Skift Daily Briefing Podcast
Listen to the day’s top travel stories in under four minutes every weekday.
Today’s edition of Skift’s daily podcast discusses the bright spot in Delta Air Lines’ earnings report, a new type of holiday for weary workers, and Breeze’s solution to pilot shortages.
Here’s what you need to know about the business of travel today.
Some travel executives have said that a little inflation could be good for the industry as it can spark a faster rebound for some sectors. That’s been the case for the hotel industry, which is seeing its recovery boosted by higher room rates, writes Hospitality Reporter Cameron Sperance. Hotel rates in the U.S. are above the national rate of inflation — which is nine percent higher than 2019 — while cruise ships and airlines lag, according to Skift Research. Lodging prices at the end of last year were 12 percent higher than 2019 levels while cruise ship fares only recorded a two percent increase. Meanwhile, airline fares were 17 percent lower in December 2021 than they were in the same month two years ago. The decision by many hotels to charge higher rates has been a big factor in the industry’s recovery. Luxury hotel revenue per available room — its key performance metric — was roughly 16 percent above 2019 levels for the final week of 2021 despite occupancy rates being 14 percent lower, according to industry data company STR.

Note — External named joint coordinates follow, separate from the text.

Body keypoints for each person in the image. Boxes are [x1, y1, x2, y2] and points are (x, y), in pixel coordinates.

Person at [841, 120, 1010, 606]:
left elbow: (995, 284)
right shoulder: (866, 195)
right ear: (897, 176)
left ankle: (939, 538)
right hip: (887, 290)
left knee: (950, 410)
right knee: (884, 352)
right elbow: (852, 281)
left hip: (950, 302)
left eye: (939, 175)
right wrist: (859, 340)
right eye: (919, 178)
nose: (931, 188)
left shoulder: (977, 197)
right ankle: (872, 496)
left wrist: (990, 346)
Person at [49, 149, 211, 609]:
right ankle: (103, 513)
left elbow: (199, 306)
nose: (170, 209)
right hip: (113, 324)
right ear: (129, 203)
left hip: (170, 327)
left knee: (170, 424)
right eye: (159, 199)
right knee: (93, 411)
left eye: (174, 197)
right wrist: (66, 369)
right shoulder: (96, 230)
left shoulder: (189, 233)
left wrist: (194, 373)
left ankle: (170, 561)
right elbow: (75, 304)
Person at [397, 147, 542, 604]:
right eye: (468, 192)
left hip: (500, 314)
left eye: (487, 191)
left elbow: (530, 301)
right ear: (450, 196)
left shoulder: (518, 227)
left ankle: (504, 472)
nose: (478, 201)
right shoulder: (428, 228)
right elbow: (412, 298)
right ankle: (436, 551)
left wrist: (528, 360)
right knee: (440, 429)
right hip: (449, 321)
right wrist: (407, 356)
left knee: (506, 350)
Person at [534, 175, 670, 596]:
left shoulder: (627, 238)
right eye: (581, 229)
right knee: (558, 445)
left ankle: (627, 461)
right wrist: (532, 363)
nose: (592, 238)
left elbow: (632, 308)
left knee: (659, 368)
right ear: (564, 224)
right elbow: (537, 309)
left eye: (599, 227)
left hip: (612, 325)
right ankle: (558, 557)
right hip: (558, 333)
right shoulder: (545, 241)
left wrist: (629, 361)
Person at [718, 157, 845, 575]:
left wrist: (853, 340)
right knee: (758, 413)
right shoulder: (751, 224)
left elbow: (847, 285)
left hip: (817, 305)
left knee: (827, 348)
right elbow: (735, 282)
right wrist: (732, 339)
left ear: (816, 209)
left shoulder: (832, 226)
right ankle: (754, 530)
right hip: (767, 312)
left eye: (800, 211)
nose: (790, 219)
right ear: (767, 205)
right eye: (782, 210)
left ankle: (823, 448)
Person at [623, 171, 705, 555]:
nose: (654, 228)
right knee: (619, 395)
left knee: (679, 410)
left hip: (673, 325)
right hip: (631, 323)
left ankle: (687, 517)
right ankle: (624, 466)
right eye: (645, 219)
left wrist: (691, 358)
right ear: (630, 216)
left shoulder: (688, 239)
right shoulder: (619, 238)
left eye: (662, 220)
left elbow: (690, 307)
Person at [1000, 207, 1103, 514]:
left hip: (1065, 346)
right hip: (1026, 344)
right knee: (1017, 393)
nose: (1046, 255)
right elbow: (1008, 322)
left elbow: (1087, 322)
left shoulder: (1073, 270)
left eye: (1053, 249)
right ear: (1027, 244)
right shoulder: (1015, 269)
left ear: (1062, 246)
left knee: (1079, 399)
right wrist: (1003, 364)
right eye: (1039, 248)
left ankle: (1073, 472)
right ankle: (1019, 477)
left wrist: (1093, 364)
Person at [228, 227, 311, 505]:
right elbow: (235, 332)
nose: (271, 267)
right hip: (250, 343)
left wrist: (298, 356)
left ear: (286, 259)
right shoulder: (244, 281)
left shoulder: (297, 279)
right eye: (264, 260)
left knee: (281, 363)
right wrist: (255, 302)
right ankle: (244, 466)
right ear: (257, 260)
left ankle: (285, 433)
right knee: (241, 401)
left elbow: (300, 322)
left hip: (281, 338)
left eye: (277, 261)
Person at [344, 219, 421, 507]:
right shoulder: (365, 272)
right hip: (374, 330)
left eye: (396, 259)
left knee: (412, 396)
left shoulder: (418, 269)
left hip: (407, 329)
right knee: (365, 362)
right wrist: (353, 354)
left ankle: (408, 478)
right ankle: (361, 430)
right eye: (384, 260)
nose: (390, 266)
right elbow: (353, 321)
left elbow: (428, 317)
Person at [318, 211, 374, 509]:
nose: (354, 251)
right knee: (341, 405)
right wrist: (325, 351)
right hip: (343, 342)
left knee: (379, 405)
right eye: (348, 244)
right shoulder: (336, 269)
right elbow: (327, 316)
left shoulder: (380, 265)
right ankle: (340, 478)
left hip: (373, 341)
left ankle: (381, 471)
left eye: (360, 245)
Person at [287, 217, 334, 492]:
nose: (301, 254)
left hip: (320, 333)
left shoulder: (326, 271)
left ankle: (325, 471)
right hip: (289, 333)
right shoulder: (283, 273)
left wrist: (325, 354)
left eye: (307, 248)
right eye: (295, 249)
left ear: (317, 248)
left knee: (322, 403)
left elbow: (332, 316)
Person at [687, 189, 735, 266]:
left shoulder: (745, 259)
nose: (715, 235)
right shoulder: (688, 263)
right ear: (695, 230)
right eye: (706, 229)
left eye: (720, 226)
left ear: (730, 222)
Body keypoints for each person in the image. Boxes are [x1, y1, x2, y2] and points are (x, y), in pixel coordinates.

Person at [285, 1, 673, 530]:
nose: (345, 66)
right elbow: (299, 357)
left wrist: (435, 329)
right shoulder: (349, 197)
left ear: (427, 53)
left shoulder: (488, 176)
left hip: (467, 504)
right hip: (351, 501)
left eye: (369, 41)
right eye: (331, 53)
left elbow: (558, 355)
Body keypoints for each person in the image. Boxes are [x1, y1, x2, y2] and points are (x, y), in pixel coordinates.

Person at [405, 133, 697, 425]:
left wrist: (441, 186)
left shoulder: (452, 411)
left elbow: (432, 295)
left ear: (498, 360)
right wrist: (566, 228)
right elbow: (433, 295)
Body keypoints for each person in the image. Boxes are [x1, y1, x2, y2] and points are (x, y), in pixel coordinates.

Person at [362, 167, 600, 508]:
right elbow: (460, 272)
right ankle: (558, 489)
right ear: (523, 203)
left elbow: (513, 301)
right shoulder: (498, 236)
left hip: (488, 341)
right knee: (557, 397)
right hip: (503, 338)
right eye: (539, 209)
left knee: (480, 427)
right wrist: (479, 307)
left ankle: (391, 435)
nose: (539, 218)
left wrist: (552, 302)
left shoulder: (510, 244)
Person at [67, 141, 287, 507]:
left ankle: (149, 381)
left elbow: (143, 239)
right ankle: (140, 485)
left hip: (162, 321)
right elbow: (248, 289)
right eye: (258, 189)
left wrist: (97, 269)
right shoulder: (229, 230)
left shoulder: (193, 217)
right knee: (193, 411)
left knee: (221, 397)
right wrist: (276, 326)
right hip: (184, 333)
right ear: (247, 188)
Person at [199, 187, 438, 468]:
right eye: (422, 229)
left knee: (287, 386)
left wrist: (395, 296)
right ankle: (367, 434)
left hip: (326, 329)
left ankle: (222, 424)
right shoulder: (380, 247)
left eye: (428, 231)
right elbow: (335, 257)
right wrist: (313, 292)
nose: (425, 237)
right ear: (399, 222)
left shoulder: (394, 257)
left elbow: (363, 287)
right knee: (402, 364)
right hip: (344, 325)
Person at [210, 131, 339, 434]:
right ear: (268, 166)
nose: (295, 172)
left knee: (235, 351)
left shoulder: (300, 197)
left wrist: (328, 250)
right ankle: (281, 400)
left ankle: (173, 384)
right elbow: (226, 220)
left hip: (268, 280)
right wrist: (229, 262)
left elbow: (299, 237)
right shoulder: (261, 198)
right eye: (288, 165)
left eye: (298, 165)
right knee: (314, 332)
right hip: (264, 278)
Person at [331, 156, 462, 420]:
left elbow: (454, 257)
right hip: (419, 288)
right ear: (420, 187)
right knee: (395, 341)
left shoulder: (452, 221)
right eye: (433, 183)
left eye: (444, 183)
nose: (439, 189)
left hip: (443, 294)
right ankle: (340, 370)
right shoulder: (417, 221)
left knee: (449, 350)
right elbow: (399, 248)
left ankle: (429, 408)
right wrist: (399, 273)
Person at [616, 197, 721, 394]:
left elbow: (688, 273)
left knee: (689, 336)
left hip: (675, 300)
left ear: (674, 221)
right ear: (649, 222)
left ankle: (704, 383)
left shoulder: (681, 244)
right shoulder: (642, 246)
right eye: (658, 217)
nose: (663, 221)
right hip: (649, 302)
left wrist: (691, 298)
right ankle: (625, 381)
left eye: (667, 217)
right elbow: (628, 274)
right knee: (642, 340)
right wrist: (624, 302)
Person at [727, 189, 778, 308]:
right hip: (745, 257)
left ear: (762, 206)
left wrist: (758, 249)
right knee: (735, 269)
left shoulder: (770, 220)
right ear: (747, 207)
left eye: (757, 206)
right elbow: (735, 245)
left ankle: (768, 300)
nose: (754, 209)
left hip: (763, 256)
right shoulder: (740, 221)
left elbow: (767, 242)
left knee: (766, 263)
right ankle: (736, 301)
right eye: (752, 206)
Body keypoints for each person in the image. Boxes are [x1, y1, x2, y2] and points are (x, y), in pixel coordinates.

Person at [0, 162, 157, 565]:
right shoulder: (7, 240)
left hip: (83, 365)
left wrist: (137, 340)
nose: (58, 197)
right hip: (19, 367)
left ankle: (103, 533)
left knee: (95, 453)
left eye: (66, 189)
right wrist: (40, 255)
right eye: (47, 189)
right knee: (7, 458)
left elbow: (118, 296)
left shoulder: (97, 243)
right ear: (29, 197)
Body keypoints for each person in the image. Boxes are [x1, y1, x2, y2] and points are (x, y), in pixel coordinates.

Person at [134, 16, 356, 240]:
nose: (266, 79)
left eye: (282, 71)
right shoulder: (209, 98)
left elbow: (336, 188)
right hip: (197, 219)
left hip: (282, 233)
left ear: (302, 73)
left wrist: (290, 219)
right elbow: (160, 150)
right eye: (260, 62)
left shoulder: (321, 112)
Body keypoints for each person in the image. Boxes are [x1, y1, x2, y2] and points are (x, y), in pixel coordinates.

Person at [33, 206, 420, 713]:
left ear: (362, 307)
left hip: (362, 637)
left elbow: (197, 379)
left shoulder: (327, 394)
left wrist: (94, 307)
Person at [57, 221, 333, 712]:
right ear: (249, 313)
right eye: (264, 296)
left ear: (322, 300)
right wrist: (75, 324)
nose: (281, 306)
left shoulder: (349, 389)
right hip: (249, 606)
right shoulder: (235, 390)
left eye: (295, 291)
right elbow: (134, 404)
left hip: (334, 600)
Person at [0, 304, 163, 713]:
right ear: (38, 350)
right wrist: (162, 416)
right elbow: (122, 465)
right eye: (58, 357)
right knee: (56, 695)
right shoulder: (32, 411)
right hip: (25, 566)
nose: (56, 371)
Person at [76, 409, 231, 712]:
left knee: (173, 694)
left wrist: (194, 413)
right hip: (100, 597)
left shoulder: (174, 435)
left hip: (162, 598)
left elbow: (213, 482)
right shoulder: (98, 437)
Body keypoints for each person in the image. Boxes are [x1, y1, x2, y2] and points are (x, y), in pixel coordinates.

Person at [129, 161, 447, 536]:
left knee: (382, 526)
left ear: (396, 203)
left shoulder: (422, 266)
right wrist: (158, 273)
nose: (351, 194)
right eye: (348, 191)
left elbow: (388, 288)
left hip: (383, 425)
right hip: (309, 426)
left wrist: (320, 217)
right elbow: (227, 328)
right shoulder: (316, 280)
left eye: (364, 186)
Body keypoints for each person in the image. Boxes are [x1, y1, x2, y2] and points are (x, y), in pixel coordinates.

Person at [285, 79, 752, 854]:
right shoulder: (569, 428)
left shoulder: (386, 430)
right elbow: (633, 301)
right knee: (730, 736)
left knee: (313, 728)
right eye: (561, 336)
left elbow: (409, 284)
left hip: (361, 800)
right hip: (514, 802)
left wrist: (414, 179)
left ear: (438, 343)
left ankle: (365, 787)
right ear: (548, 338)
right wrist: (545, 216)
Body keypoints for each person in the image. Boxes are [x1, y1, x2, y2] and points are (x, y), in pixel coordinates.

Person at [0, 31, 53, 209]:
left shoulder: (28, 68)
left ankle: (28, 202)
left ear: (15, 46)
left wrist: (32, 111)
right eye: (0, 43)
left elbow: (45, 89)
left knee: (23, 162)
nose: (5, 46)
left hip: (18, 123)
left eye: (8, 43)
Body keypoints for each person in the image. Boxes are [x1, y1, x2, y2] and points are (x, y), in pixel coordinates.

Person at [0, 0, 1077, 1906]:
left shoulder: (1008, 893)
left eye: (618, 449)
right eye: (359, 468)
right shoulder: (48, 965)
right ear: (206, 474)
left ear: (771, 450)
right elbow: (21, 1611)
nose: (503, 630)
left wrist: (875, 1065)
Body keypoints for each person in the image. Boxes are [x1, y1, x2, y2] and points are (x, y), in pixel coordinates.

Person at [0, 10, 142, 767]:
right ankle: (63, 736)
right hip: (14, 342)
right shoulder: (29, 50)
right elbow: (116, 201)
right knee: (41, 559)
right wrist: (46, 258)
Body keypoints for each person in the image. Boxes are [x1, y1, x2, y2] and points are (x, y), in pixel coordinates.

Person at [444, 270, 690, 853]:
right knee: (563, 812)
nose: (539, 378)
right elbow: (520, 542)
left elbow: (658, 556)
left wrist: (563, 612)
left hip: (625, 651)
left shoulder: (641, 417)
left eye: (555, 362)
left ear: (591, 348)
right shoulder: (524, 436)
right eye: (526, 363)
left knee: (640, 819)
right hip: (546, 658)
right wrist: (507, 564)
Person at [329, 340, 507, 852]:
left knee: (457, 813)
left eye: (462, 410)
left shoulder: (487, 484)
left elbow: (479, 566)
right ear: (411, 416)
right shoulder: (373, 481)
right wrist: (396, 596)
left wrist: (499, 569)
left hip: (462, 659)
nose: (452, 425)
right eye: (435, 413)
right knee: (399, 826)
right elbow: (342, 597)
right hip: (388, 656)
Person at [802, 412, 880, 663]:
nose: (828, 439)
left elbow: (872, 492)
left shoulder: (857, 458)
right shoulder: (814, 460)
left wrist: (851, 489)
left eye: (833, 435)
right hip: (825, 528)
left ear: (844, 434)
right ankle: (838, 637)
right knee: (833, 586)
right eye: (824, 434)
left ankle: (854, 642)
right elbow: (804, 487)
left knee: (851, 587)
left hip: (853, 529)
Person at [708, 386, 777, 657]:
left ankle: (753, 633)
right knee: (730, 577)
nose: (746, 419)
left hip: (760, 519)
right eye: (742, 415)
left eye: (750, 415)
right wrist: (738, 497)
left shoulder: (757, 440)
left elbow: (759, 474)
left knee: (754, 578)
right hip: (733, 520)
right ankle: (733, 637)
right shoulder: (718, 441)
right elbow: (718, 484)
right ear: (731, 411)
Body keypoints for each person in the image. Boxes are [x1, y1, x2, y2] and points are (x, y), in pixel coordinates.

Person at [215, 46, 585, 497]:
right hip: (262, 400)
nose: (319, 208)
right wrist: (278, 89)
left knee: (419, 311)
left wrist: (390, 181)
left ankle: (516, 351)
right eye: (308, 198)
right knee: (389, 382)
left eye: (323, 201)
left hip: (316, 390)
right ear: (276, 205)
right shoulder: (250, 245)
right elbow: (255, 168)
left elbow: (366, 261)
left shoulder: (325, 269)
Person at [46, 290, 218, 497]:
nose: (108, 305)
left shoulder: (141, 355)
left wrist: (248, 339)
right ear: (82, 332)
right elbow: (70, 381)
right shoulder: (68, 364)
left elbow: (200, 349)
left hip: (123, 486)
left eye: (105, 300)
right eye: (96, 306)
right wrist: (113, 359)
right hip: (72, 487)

Next, we look at a unique promotion. Destination Canada has taken steps to encourage frequent flyers from the U.S. to travel to the country. How exactly? It’s paying for many travelers with elite status on U.S. carriers to get matching status on Air Canada, writes Senior Travel Tech Editor Sean O’Neill. The promotion, possibly the first of its kind run by a destination marketing organization, began in late September and stopped accepting new applicants at the end of December. Customers had to book and fly one round trip with Air Canada by January 15, which many did. Participants in the campaign have also been invited to sign up for one-on-one marketing sessions. Destination Canada believes attracting repeat visits from frequent flyers based in the U.S. could boost local economies due to their propensity to spend more per trip and travel for businesses.
We finish today in Taiwan. While the country has recorded low Covid rates, strict measures its government has enacted to prevent Covid’s spread have had a detrimental effect on event organizers, reports Contributor Shawn Cheng for EventMB, a Skift brand. Taiwanese businesses, such as event venues, that largely focus on international travelers have suffered greatly during the pandemic. Sherwood Taipei, one of Taiwan’s most prestigious business hotels, announced recently it was closing after a 32-year run. In addition, trade shows held in the country that typically attracted large crowds pre-Covid have struggled to reach similar attendance figures in 2021. While Cheng writes that it will continue to be a horrible winter for businesses heavily reliant on inbound clients if Taiwan doesn’t ease travel restrictions this year, he believes the country may be well-positioned for a recovery as its robust internet infrastructure will likely make it a destination for organizations looking to host hybrid events in 2022.